_What is being asked_: Write the next part of the passage below about the Palo Pinto County response to the attacks on the Texas frontier, picking up after its final sentence.

*** Opening of Document text ***

Mrs. Sherman lived four days before she died. Neither Hittson nor James H. Baker, who kept a detailed diary of the event, ever mentioned the incident in writing again. Like the Cambren-Harris murders three years earlier, the horrible fate of Mrs. Sherman aroused the entire frontier of Northwest Texas. From the sheriff’s office in Palo Pinto, Hittson sent messengers to spread the word about the attacks to Fort Worth and Dallas to Austin.
Within a few days, all across the frontier, musket-toting men made their way to Palo Pinto. Preachers railed against the perpetrators, calling the crime against Brown and especially Mrs. Sherman, a “double sacrilege.” Strong men pledged to the congregations to avenge the Holy Book and recover “white women’s honor.”
Within the cultural framework of the Texas frontier, Indians were usually defamed as “horse-thieving” and “murderous.” Now they were seen as violators of both the most sacred Christian book and white womanhood itself. In the village of Palo Pinto, Weatherford and other towns, militia representatives gathered cursing the existence of "God-less heathens" beyond the frontier. Hittson and Baker wrote an appeal to the Governor at Austin pleading for armed assistance and protection. They demanded a Ranger company be formed and permanently stationed in Palo Pinto County. The local militia captain, Jack Cureton, called out his followers and formed what he called “The Palo Pinto Cavalry.” Within a few days, nearly 100 able-bodied men camped in and around the county seat awaiting word from the state governor. Hittson and his brother joined the force along with almost every man and older boy in the county who could carry a musket. Meanwhile Hittson and most settlers moved their families from their outlying farms to town. Hittson’s wife Selena was pregnant with Martha Jane, their third child. His other two children, grandfather Jesse Hittson and grandmother Mary Ann were lodged in the hotel.

*** Close of Document text ***
*** Opening of Given records ***

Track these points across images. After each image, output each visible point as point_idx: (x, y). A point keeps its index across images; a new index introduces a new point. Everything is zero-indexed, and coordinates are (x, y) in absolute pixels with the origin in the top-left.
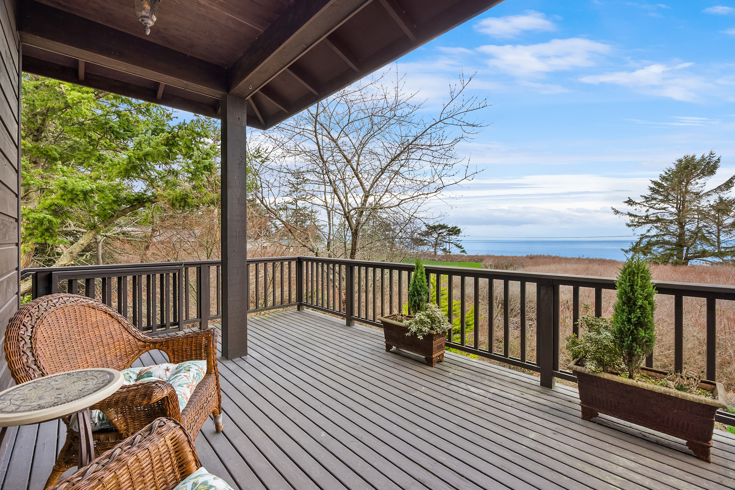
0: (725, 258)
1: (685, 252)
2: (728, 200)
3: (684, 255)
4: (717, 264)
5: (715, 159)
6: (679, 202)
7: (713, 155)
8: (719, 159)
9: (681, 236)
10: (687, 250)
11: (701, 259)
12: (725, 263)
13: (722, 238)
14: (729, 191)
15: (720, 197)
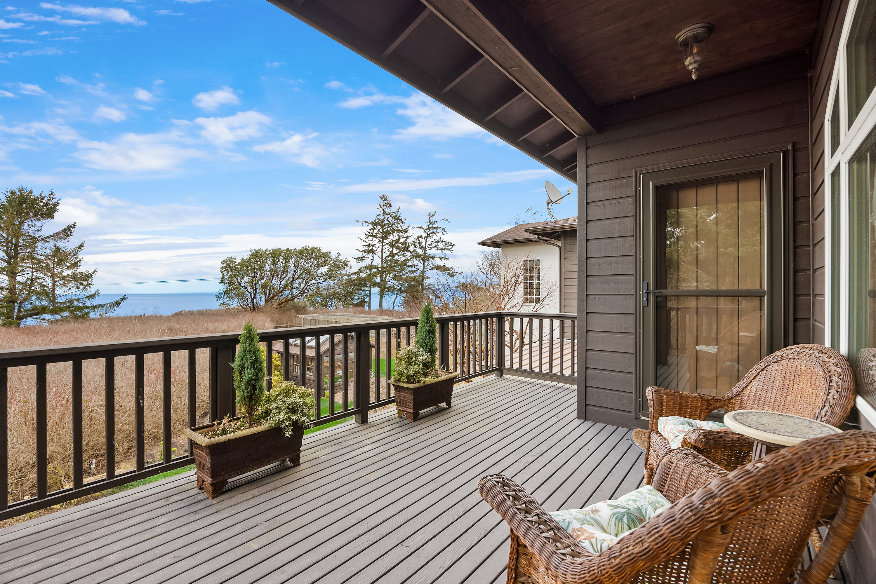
0: (63, 315)
1: (16, 310)
2: (64, 249)
3: (16, 313)
4: (57, 321)
5: (55, 201)
6: (10, 244)
7: (54, 197)
8: (57, 202)
9: (12, 289)
10: (20, 307)
11: (36, 317)
12: (64, 320)
13: (57, 292)
14: (67, 240)
15: (55, 246)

*** Close of Given records ***

_Output for this task_:
Sheriff Hittson and his deputy became common soldiers, subordinating themselves to the militia leadership. Cureton was an established leader, having frontline experience under Colonel Archibald Yell in the Mexican War. The stores in town relinquished their best horses, rifles, pistols and other equipment that was available. Merchants in Fort Worth and Dallas sent wagonloads of weapons and supplies to the men. After a week, word arrived that Lawrence Sullivan “Sul” Ross had been commissioned by the governor to recruit and outfit a Ranger Company, but not in Palo Pinto, in Fort Worth, Tarrant County. Ross was specifically ordered to pursue the Comanches.
Ross soon appeared in Palo Pinto and asked the militia there to join him. They agreed. He then ordered scouts Benjamin Dragoo and three other men to ride north beyond the Trinity River to scout the land south of Indian Territory. They were to search the frontier until they found the Indians' trail. Despite the rush, it was nearly three weeks before the force was ready. By the time the Ranger Company was formed and joined the militia at Palo Pinto, it was the second week of December. A bitterly cold north wind blew through Texas from Canada.
On December 14, 1860, three columns of armed men left Palo Pinto and headed north for a crossing of the Brazos River. Sul Ross' Texas Rangers consisted of 27 men and a detachment of 18 soldiers from the United States 2nd Dragoons. Lieutenant Colonel Robert E. Lee had ordered them to leave Camp Cooper for the expedition. First Sergeant John W. Spangler was in charge of the Dragoons. In the rear rode the rag-tag Cureton militia, which numbered perhaps a hundred men. The force, with difficulty, forded the Brazos and in two days reached the West Branch of the Trinity River where they halted. On trees on the banks of river, Dragoo and his scouts had left markings showing they progress and the way they had gone.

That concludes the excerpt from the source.